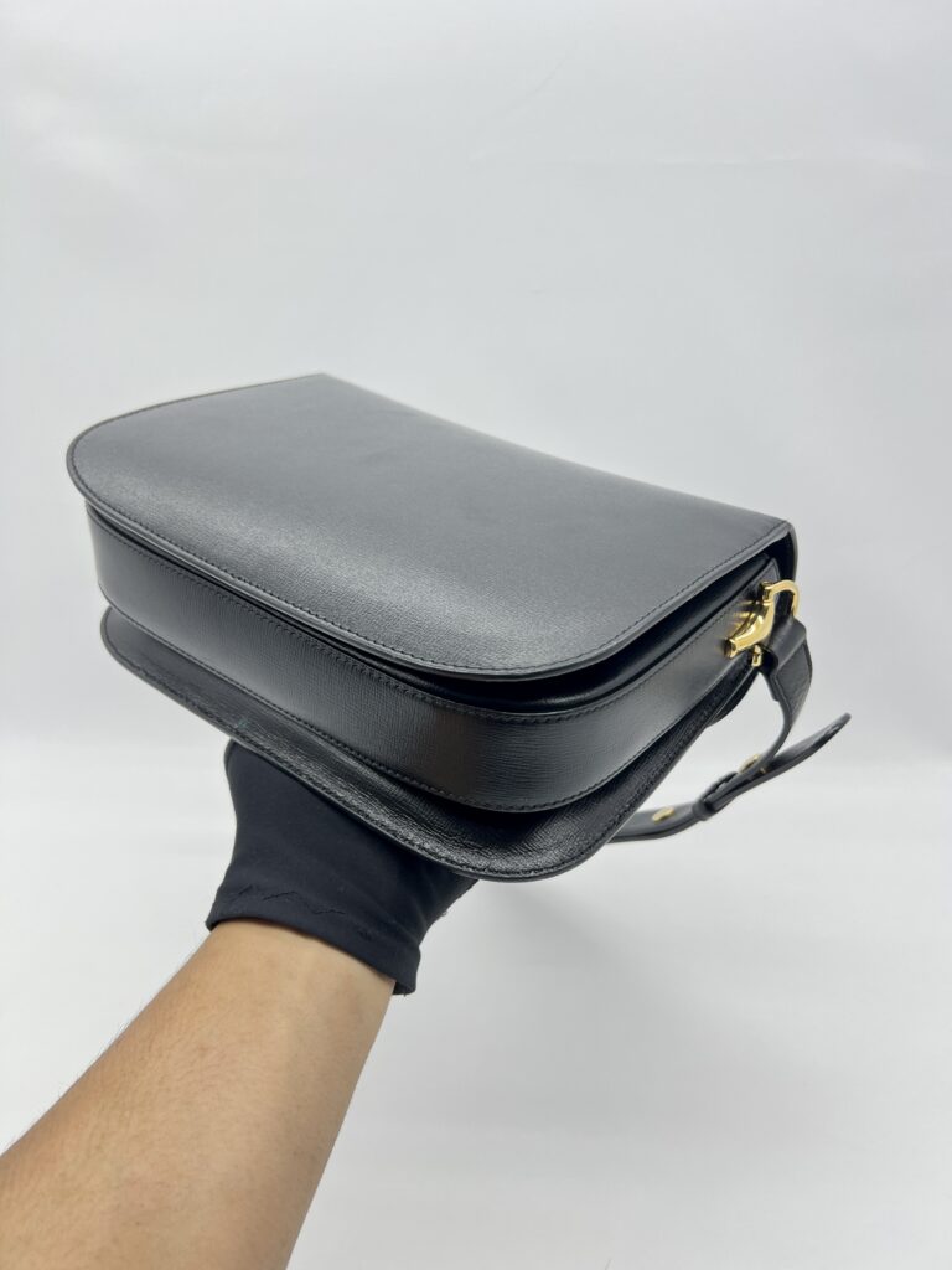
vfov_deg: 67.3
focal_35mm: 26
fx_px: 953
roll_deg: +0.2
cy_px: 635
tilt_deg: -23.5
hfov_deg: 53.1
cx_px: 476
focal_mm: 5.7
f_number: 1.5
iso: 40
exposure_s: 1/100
----
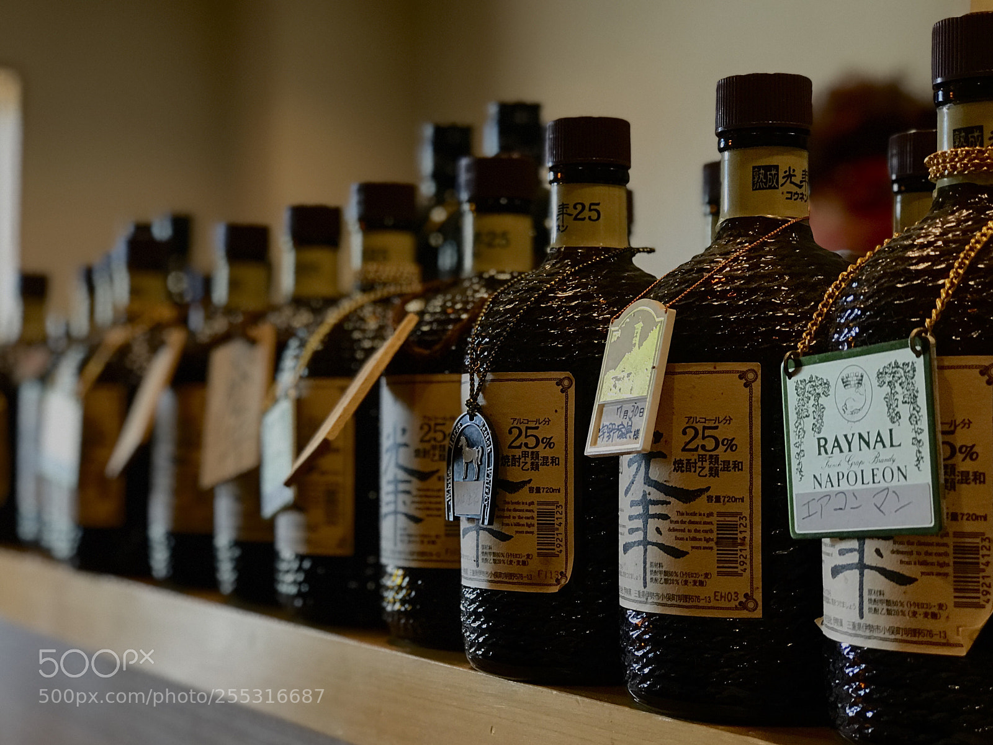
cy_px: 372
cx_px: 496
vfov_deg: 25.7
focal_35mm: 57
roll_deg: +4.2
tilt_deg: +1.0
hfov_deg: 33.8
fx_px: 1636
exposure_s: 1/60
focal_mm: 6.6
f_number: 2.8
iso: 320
----
ASSIGNMENT:
There is a run of lines above from the one with "tilt_deg: -23.5" to the one with "exposure_s: 1/100"; print exactly that run, both ends included, and nothing else.

TASK RESULT:
tilt_deg: -23.5
hfov_deg: 53.1
cx_px: 476
focal_mm: 5.7
f_number: 1.5
iso: 40
exposure_s: 1/100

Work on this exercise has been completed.